November 2008
Dilip Jeste, M.D.
1) Although our work group is now called “Neurocognitive Disorders,” this is not official terminology for the DSM-V or the ICD-11. Such name changes, along with their implications, will need to be considered for these publications. Currently, the DSM-IV-TR chapter is entitled, “Delirium, Dementia, and Amnestic and Other Cognitive Disorders” and the ICD-10 heading is “Organic, including Symptomatic Mental Disorders”.
2) The disorders examined by this group will be those that are ‘acquired’ - i.e., there is evidence of decline from a previous level of neurocognitive function (reported by patient, significant other, evidence from longitudinal data, or based on cross-sectional assessment of prior function). Developmental neurocognitive disorders will be covered by a separate work group. Cognitive dysfunction is a feature of a number of mental disorders (e.g., schizophrenia, depression, OCD, etc.), but is not the most prominent or the defining feature, and is not ‘necessary’ for these diagnoses.
3) For our deliberations, we have broadly divided the neurocognitive disorders into Delirium (with alteration in consciousness) and disorders with unimpaired level of consciousness. The disorders in the second group have seen notable scientific progress during the past 15 years, with implications for revisions in DSM-V.

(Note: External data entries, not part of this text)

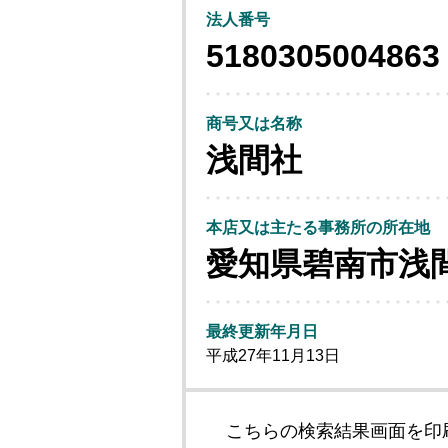
法人番号
5180305004863
商号又は名称
浅間社
本店又は主たる事務所の所在地
愛知県碧南市浅
最終更新年月日
平成27年11月13日
こちらの検索結果画面を印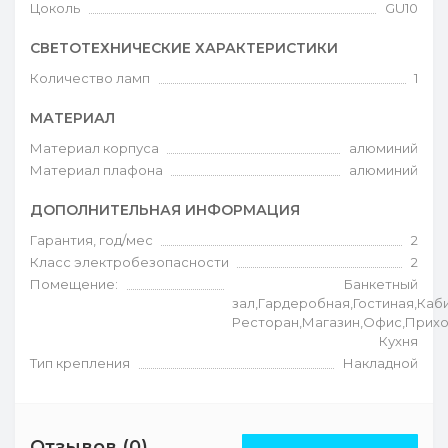
Цоколь
GU10
СВЕТОТЕХНИЧЕСКИЕ ХАРАКТЕРИСТИКИ
Количество ламп
1
МАТЕРИАЛ
Материал корпуса
алюминий
Материал плафона
алюминий
ДОПОЛНИТЕЛЬНАЯ ИНФОРМАЦИЯ
Гарантия, год/мес
2
Класс электробезопасности
2
Помещение:
Банкетный
зал,Гардеробная,Гостиная,Каб
Ресторан,Магазин,Офис,Прихо
Кухня
Тип крепления
Накладной
Отзывов (0)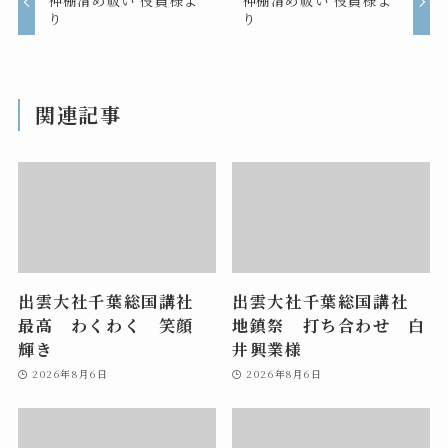
神棚清め祓い 役員様よ
神棚清め祓い 役員様よ
り
り
関連記事
出雲大社千葉総国講社
出雲大社千葉総国講社
最高 わくわく 笑顔
地鎮祭 打ち合わせ 白
輝き
井興業様
2026年8月6日
2026年8月6日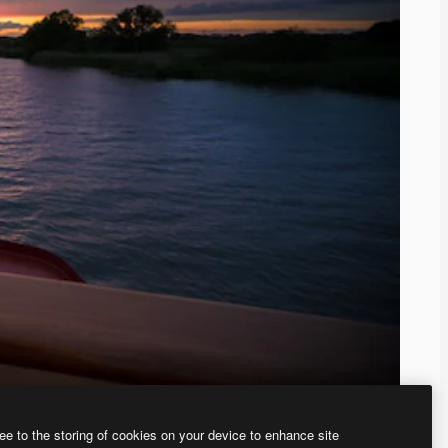
ee to the storing of cookies on your device to enhance site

4) The work group is considering the roles of both functional and neurocognitive impairments in the disorders without altered level of consciousness. This may be a basis for defining and distinguishing two broad categories of minor neurocognitive disorder (often called Mild Cognitive Impairment or MCI) and major neurocognitive disorder or Dementia.
Issues Being Discussed
1) Should the severity of impairment for diagnosing and differentiating minor from major neurocognitive disorders be based on neuropsychological tests and/or functional impairment?
2) Which neurocognitive domains should be included for this purpose (e.g., Memory – verbal/non-verbal, Attention/working memory, Language, etc.), and what tests would be optimal for assessing them?
3) Could the necessary neurocognitive impairment be in only one, as opposed to multiple, domains for diagnosing minor or major neurocognitive disorders, and must it involve memory?
4) How should the cut-offs to be used for minor versus major neurocognitive disturbance be developed and operationalized?
5) How can functional impairment be reliably measured to make a diagnosis of Neurocognitive Disorder, and to differentiate minor versus major Disorder?
6) What other specifiers should be used to better define the clinical condition in a given patient – e.g., Course (transient, remitting, persistent but stable, persistent and worsening, persistent with fluctuations), Age of onset (<65, ≥65), Associated behavioral disturbances (e.g., psychosis, depression, agitation), etc.?
Plans for Further Work
1) Literature reviews
2) Assessing secondary data analysis results, including existing longitudinal data sets.
3) Preparing draft criteria that can then lead to field tests or additional data analysis to support revision options.
4) Field testing of neurocognitive and functional measures.